--- Brief a ---
Using the excerpt below about Stag Firearms' guilty plea, decide whether each statement agrees with it, and answer yes or no while quoting the deciding words: (i) The company entered its plea in U.S. District Court in Hartford. (ii) Malkowski agreed to keep a management role in the company. (iii) The company pleaded guilty to several felony counts.

--- Extract provided ---
++++++++

New Britain-based Stag Firearms LLC pleaded guilty Tuesday to violating federal firearms laws and as part of a plea agreement company president and owner Mark Malkowski agreed to sell the company and have no further ownership or management role in a gun manufacturer.

The company, with Malkowski serving as its representative, pleaded guilty in U.S. District Court in Hartford to a single felony count of possession of a machine gun not registered to the company.

The Bureau of Alcohol, Tobacco and Firearms is also revoking Stag’s federal license to manufacture firearms.

If there’s one thing that I know it’s not to piss off the ATF. As long as you play by the rules they will generally leave you alone. The moment you step over the line you become a huge target. In this case, Stag failed to do some basic record keeping in their manufacturing processes. As a result, the ATF came down on their heads like a ton of bricks, laying charges against the head of the company for the failure and closing their doors.

84 Responses to BREAKING: ATF Revokes Stag Arms’ Manufacturing License

  1. So after he sells the company will they be able to resume with a restored license? Company isnt worth much if they can’t make product.

    • I’d assume not under the current license. But the new owner just hast to purchase the assets and trademarks, etc. and form a new corporation. Call it Stag Arms LLC instead of Stag Firearms LLC, then apply for it’s own manufacturing license. Any association with the former company shouldn’t be a consideration.

++++++++

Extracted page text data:

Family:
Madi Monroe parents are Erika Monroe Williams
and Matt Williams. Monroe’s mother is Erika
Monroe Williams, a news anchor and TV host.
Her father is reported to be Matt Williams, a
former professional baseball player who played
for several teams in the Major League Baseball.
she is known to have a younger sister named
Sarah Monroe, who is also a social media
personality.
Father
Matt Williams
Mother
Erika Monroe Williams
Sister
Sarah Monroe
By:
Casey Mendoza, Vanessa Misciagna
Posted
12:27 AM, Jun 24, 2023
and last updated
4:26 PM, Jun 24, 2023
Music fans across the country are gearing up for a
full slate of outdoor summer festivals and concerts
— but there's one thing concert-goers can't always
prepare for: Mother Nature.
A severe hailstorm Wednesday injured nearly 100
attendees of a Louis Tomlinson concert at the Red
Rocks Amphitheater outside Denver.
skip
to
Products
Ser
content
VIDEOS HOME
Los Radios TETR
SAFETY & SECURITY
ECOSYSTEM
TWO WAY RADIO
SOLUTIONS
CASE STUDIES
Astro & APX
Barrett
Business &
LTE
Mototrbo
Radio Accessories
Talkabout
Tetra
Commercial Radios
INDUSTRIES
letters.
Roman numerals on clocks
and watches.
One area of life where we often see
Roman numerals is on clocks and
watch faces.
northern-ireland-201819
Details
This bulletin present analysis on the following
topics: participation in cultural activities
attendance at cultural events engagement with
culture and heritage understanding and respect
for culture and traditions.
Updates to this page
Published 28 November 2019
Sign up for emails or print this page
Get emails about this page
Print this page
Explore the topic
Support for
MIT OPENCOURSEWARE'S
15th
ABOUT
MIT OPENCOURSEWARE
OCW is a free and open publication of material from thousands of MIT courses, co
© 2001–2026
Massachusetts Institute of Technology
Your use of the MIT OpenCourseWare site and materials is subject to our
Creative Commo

++++++++

--- Brief b ---
Give as a numbered list the stretch of the extracted page text data rows above, from the start of those rows through the line that contains "and watches.", leaving out blank lines.

--- Answer box a ---
(i) Yes: "pleaded guilty in U.S. District Court in Hartford"
(ii) No: "agreed to sell the company and have no further ownership or management role in a gun manufacturer"
(iii) No: "a single felony count"

--- Answer box b ---
1. Family:
2. Madi Monroe parents are Erika Monroe Williams
3. and Matt Williams. Monroe’s mother is Erika
4. Monroe Williams, a news anchor and TV host.
5. Her father is reported to be Matt Williams, a
6. former professional baseball player who played
7. for several teams in the Major League Baseball.
8. she is known to have a younger sister named
9. Sarah Monroe, who is also a social media
10. personality.
11. Father
12. Matt Williams
13. Mother
14. Erika Monroe Williams
15. Sister
16. Sarah Monroe
17. By:
18. Casey Mendoza, Vanessa Misciagna
19. Posted
20. 12:27 AM, Jun 24, 2023
21. and last updated
22. 4:26 PM, Jun 24, 2023
23. Music fans across the country are gearing up for a
24. full slate of outdoor summer festivals and concerts
25. — but there's one thing concert-goers can't always
26. prepare for: Mother Nature.
27. A severe hailstorm Wednesday injured nearly 100
28. attendees of a Louis Tomlinson concert at the Red
29. Rocks Amphitheater outside Denver.
30. skip
31. to
32. Products
33. Ser
34. content
35. VIDEOS HOME
36. Los Radios TETR
37. SAFETY & SECURITY
38. ECOSYSTEM
39. TWO WAY RADIO
40. SOLUTIONS
41. CASE STUDIES
42. Astro & APX
43. Barrett
44. Business &
45. LTE
46. Mototrbo
47. Radio Accessories
48. Talkabout
49. Tetra
50. Commercial Radios
51. INDUSTRIES
52. letters.
53. Roman numerals on clocks
54. and watches.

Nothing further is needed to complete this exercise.